Марджори крепко прижала его голову к своей груди:
— В наше первое свидание, Стона, в тот чудесный вечер сорок три дня тому назад…
Он принялся быстро считать в уме, озадаченный ее точностью:
— Я думаю…
— Я давно хотела тебя спросить, знаешь, милый, я, когда проснулась на следующее утро… ну… там у меня все было в таком ужасном беспорядке… И я слишком много выпила, а со мной такого вообще не бывает, и я до тех пор никогда шампанского не пробовала. Я не собиралась тебе об этом говорить. Но я что хочу сказать — я ведь не помню, то есть я правда не помню — может, у нас с тобой что-то было? Мне так плохо было утром от всего того, что я выпила, но, как я уже сказала… там у меня все оказалось… в беспорядке. — Взгляд Стоны не дрогнул, он смотрел прямо ей в глаза — искренне и честно, по-джентльменски. А в глазах Марджори сейчас стояли слезы. — Мне ужасно стыдно, что, может, я позволила своим страстям взять надо мной верх, потому как даже в тот вечер я уже поняла, видя, как ты мне пальто подавал и как руки коснулся, когда объяснял, какой вилкой надо сначала есть, я поняла, что мы с тобой настоящая пара и влюбимся друг в друга, как оно с нами и получилось. — Тут Стона позволил своему взгляду смягчиться, что, как он понимал, означало: «Да, это правда». Грех умолчания. Или он и вправду ее любит? Голова его плыла в жарком мареве вожделения. — Нормально-то я про такие неловкости и говорить бы не стала, да только я уже на две недели запоздала, ну, ты понимаешь, запоздала с месячными, и через неделю мне, может, к врачу придется пойти, если ты сам сможешь вспомнить, что я себя в тот вечер плохо повела.
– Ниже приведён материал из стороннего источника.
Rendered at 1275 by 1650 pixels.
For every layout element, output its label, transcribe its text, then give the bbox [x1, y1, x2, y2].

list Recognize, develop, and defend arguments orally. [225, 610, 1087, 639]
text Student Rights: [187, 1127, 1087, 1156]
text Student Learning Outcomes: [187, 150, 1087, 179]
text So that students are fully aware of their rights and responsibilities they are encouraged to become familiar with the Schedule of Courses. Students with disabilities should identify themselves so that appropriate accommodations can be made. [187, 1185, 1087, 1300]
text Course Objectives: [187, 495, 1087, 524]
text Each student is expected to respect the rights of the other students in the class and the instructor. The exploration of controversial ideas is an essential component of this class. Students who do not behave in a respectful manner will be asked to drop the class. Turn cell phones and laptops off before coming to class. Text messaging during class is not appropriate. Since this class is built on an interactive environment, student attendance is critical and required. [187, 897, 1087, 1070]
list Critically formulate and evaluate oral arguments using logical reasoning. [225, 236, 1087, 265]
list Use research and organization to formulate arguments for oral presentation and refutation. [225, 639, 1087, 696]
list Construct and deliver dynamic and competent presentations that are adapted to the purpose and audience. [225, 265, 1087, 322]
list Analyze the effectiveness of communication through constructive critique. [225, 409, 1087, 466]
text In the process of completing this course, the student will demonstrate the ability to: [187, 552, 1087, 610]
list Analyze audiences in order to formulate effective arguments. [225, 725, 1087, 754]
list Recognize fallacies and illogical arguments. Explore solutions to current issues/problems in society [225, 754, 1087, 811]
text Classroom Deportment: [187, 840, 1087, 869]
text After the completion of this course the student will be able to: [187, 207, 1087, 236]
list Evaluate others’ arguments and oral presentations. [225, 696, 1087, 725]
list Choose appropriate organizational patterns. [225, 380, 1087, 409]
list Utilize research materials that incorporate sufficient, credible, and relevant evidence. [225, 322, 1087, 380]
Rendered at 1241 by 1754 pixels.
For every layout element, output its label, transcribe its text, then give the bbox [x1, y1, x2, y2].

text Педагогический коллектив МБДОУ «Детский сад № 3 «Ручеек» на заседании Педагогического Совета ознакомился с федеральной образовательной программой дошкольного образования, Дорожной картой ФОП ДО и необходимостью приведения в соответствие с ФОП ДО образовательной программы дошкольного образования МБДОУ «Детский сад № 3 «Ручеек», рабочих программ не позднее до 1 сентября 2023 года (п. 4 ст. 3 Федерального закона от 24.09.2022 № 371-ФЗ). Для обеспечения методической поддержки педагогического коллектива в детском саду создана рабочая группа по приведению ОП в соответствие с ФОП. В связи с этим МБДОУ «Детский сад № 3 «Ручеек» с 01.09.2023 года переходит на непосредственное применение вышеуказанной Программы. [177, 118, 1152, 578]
Товарищи по «Плащу и кинжалу» все устроили. «Мы берем на себя заботу о таких вещах, — сказал ему парень постарше, казавшийся Стоне, в его двадцать лет, таким многоопытным. Он сидел, положив ноги на письменный стол вишневого дерева, прямо между стопками книг. — Харолд даст тебе адрес. Возьми с собой деньги — наличными».
Стона сказал Марджори:
— Я хочу на тебе жениться. — И он нежно коснулся ее щеки. — Но мне ведь еще два года остается до получения степени магистра. — Он продолжал говорить: — Моя карьера… Наша с тобой семья… В должное время… — Он придумывал сценарии о том, как отец лишает его наследства. — Сделай это сейчас. Ради меня. Ради нас — и в будущие годы Бог даст нам счастье родить много детей.